L’analisi del documento si è invero rivelata importantissima, per l’a. del testo in commento, non soltanto perché le ha consentito di riflettere su questo principio dello human in the loop, ma anche perché nel regolamento si tratta espressamente di quel sistema di crediti sociali che l’autrice critica, a ragion veduta, nel suo saggio monografico. Il regolamento, nell’identificare le tecnologie che comportano un rischio inaccettabile per i diritti della persona umana e che, come tali, devono essere bandite dall’Unione, individua anche forme di scoring, ritenendo che i procedimenti di questo tipo siano delle pratiche a rischio inaccettabile quando da essi possa derivare un pregiudizio concreto per i diritti della persona: al Considerando 17, l’AI act chiarisce che intende vietare alcuni tipi di punteggi reputazionali perché «ledono il diritto alla dignità e alla non discriminazione e i valori di uguaglianza e giustizia».
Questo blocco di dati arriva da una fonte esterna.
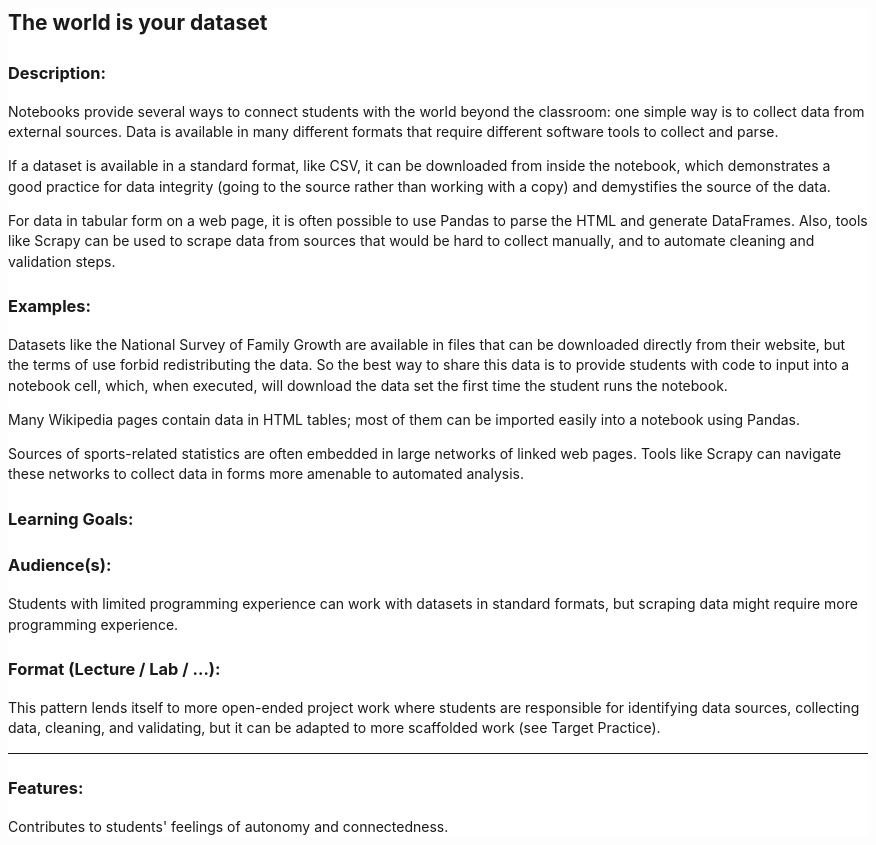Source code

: 


## The world is your dataset


### Description:

Notebooks provide several ways to connect students with the world beyond the classroom: one simple way is to collect data from external sources. Data is available in many different formats that require different software tools to collect and parse.

If a dataset is available in a standard format, like CSV, it can be downloaded from inside the notebook, which demonstrates a good practice for data integrity (going to the source rather than working with a copy) and demystifies the source of the data.

For data in tabular form on a web page, it is often possible to use Pandas to parse the HTML and generate DataFrames. Also, tools like Scrapy can be used to scrape data from sources that would be hard to collect manually, and to automate cleaning and validation steps.


### Examples:

Datasets like the National Survey of Family Growth are available in files that can be downloaded directly from their website, but the terms of use forbid redistributing the data. So the best way to share this data is to provide students with code to input into a notebook cell, which, when executed, will download the data set the first time the student runs the notebook. 

Many Wikipedia pages contain data in HTML tables; most of them can be imported easily into a notebook using Pandas.

Sources of sports-related statistics are often embedded in large networks of linked web pages.  Tools like Scrapy can navigate these networks to collect data in forms more amenable to automated analysis. 


### Learning Goals: 


### Audience(s): 

Students with limited programming experience can work with datasets in standard formats, but scraping data might require more programming experience.


### Format (Lecture / Lab / …):

This pattern lends itself to more open-ended project work where students are responsible for identifying data sources, collecting data, cleaning, and validating, but it can be adapted to more scaffolded work (see Target Practice).

** **


### Features: 

Contributes to students' feelings of autonomy and connectedness.
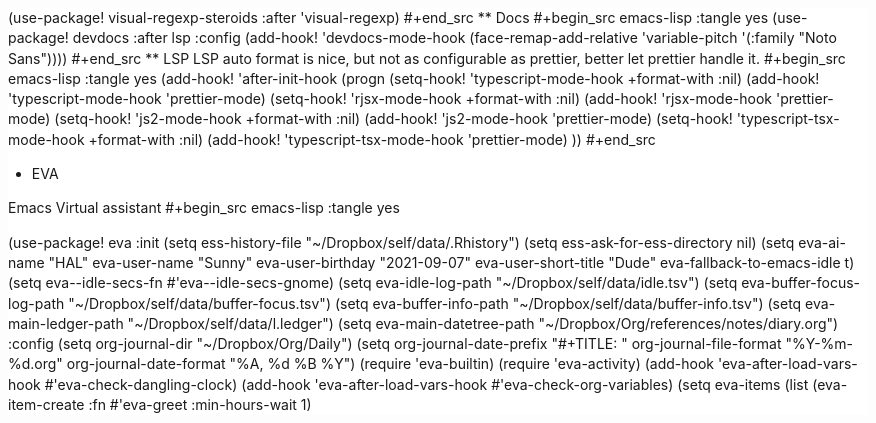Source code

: (use-package! visual-regexp-steroids
  :after 'visual-regexp)
#+end_src
** Docs
#+begin_src emacs-lisp :tangle yes
(use-package! devdocs
  :after lsp
  :config
  (add-hook! 'devdocs-mode-hook
    (face-remap-add-relative 'variable-pitch '(:family "Noto Sans"))))
#+end_src
** LSP
LSP auto format is nice, but not as configurable as prettier, better let prettier handle it.
#+begin_src emacs-lisp :tangle yes
(add-hook! 'after-init-hook
           (progn
  (setq-hook! 'typescript-mode-hook +format-with :nil)
  (add-hook! 'typescript-mode-hook 'prettier-mode)
  (setq-hook! 'rjsx-mode-hook +format-with :nil)
  (add-hook! 'rjsx-mode-hook 'prettier-mode)
  (setq-hook! 'js2-mode-hook +format-with :nil)
  (add-hook! 'js2-mode-hook 'prettier-mode)
  (setq-hook! 'typescript-tsx-mode-hook +format-with :nil)
  (add-hook! 'typescript-tsx-mode-hook 'prettier-mode)
  ))
#+end_src

* EVA

Emacs Virtual assistant
#+begin_src emacs-lisp :tangle yes

(use-package! eva
:init
(setq ess-history-file "~/Dropbox/self/data/.Rhistory")
(setq ess-ask-for-ess-directory nil)
  (setq eva-ai-name "HAL"
        eva-user-name "Sunny"
        eva-user-birthday "2021-09-07"
        eva-user-short-title "Dude"
        eva-fallback-to-emacs-idle t)
      (setq eva--idle-secs-fn #'eva--idle-secs-gnome)
  (setq eva-idle-log-path         "~/Dropbox/self/data/idle.tsv")
  (setq eva-buffer-focus-log-path "~/Dropbox/self/data/buffer-focus.tsv")
  (setq eva-buffer-info-path      "~/Dropbox/self/data/buffer-info.tsv")
  (setq eva-main-ledger-path      "~/Dropbox/self/data/l.ledger")
  (setq eva-main-datetree-path    "~/Dropbox/Org/references/notes/diary.org")
  :config
  (setq org-journal-dir "~/Dropbox/Org/Daily")
    (setq org-journal-date-prefix "#+TITLE: "
        org-journal-file-format "%Y-%m-%d.org"
        org-journal-date-format "%A, %d %B %Y")
    (require 'eva-builtin)
  (require 'eva-activity)
    (add-hook 'eva-after-load-vars-hook #'eva-check-dangling-clock)
  (add-hook 'eva-after-load-vars-hook #'eva-check-org-variables)
   (setq eva-items
        (list
         (eva-item-create :fn #'eva-greet
                          :min-hours-wait 1)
Questo veloce passaggio consente quindi di tornare al punto di partenza: vero è che il regolamento sceglie di precludere la diffusione dei soli punteggi che comportano conseguenze negative, ma è altrettanto vero che le disposizioni che il regolamento europeo dedica ai punteggi reputazionali rappresentano un sicuro progresso nel riconoscimento di alcune pratiche più estreme di scoring come lesive della dignità umana e incompatibili con qualsivoglia concezione di Stato di diritto. Il che non si può sottovalutare.
Il regolamento considera insomma i punteggi come un vero e proprio antagonista del valore della dignità (p. 141); quel valore che viene inequivocabilmente indicato dai legislatori, dai giudici, dalle autorità indipendenti e, nel volume che si recensisce, anche dall’a., nella sua accezione costituzionale di “pari dignità sociale”, come la guida da cui occorre partire per limitare le distorsioni dell’intelligenza artificiale e, più in generale, della rivoluzione digitale.